An image of forceps left inside a woman's body at a hospital in England

Surgical instruments left inside patients and operations on the wrong parts of the body have been revealed among the avoidable mistakes made by Welsh hospitals in the last four years.

A Freedom of Information request shows 24 NHS "never events" in Wales.

It refers to incidents so serious they should never happen.

Welsh Lib Dem leader Kirsty Williams called for lessons to be learnt while the Welsh government said all such events should be fully investigated.

There were 10 cases of objects left inside the body and eight operations on the wrong part of the body.

Tubes were mistakenly inserted into people's lungs on five occasions.

"While I understand that mistakes are made in our health service, it is particularly important that the NHS learns from its mistakes that are on this scale," said Ms Williams.

"'Never events' are very serious incidents in the NHS that are preventable because guidance has already been issued to explain how risks and harm could be prevented.

"It is quite disconcerting that we still see incidents where plastic tubes and hypodermic needles are left in the patient after an operation or a procedure has been carried out on the wrong part of the body."

According to the figures, half of the serious incidents occurred under the Cardiff and Vale University Health Board.

They included an incision on the right hand side of a patient's skull which should have been carried out on the left.

Other instances saw a right side implant being inserted into a left leg at Cwm Taf Health Board in 2011 and an Abertawe Bro Morgannwg operation on the wrong finger in 2010.

Ms Williams added: "I can appreciate that 24 events in four years does not seem all that serious, but when the NHS labels them as 'never events' we shouldn't be seeing any cases of this severity at all."

A Welsh government spokesperson said: "Every year, thousands of patients receive high quality, safe and effective treatment but we have to recognise that in a modern health system - where increasingly complicated procedures are being undertaken - very rarely, things do not go as well as we would wish.

"We expect NHS organisations in Wales to be open and report 'never events' as well as other patient safety incidents.

"In doing so, we can learn lessons and reduce the risk of them happening again.

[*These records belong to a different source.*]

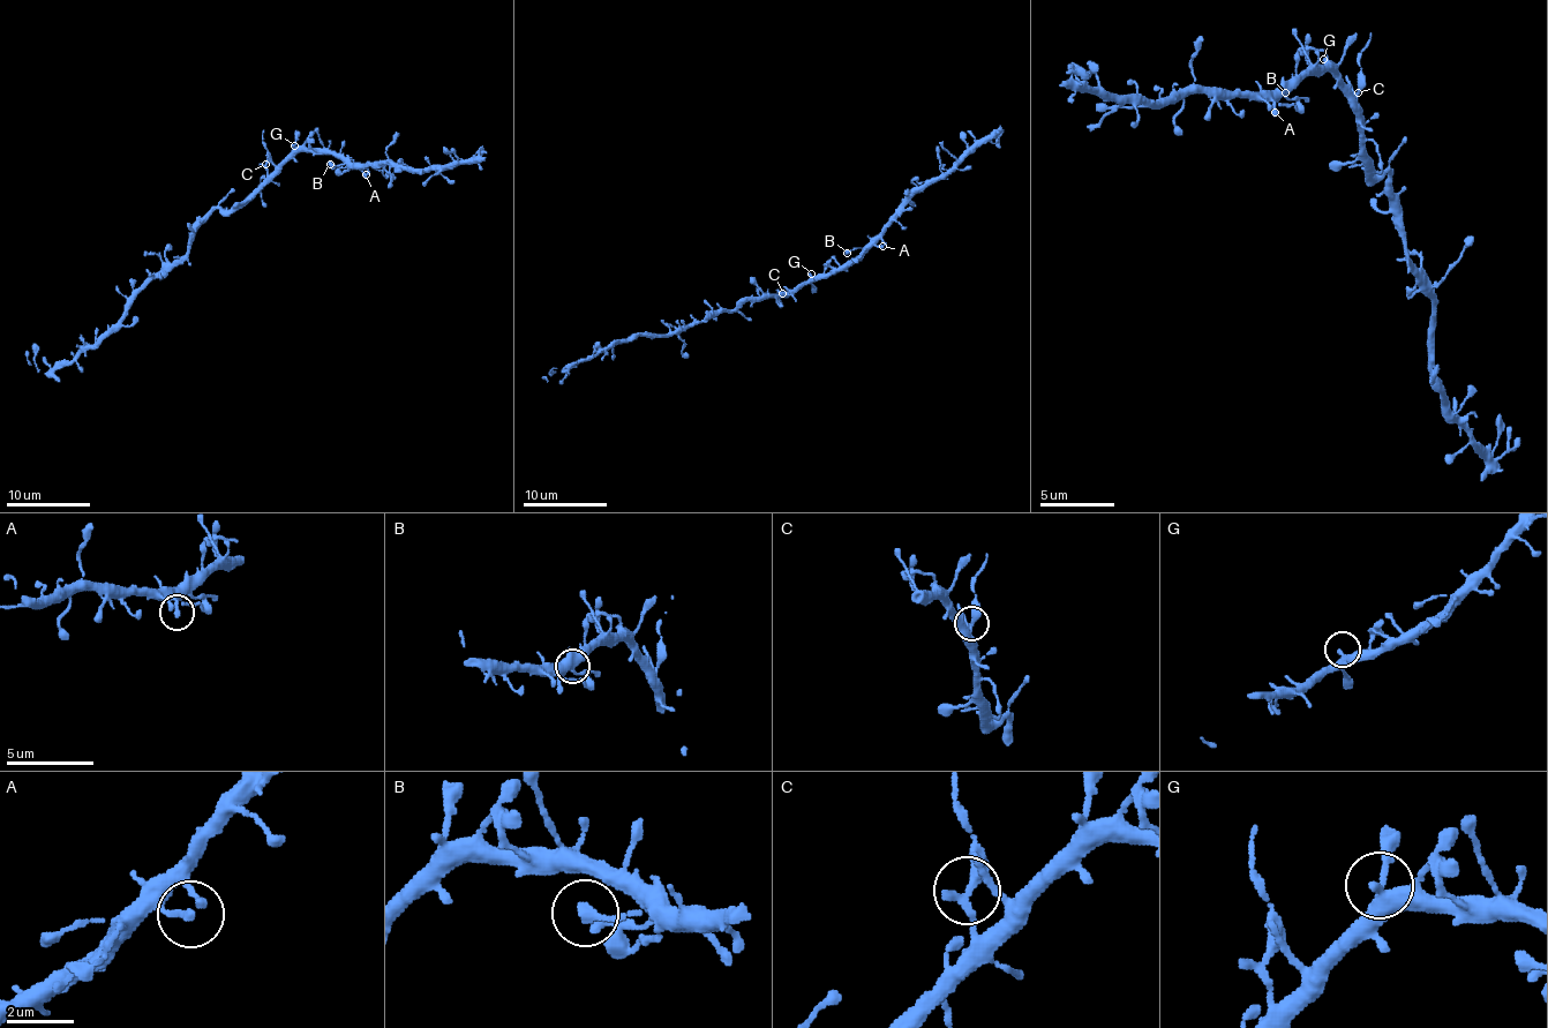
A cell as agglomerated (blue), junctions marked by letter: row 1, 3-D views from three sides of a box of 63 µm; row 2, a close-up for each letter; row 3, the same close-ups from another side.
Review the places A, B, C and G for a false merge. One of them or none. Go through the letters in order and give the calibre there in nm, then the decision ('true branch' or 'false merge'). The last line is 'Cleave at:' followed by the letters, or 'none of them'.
A: 260 nm | true branch
B: 320 nm | true branch
C: 320 nm | false merge
G: 280 nm | true branch
Cleave at: C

We expect all 'never events' and serious patient safety incidents to be thoroughly investigated by NHS organisations."

A spokeswoman for Betsi Cadwaladr University Health Board said: "We have taken positive steps to thoroughly investigate these incidents.

"Ways to improve our practices were identified which resulted in the tightening of procedures, reinforcing the need to follow good practice when delivering clinical care and providing ongoing training and education for our staff."

In England, more than 750 patients suffered after preventable mistakes at NHS hospitals over the past four years.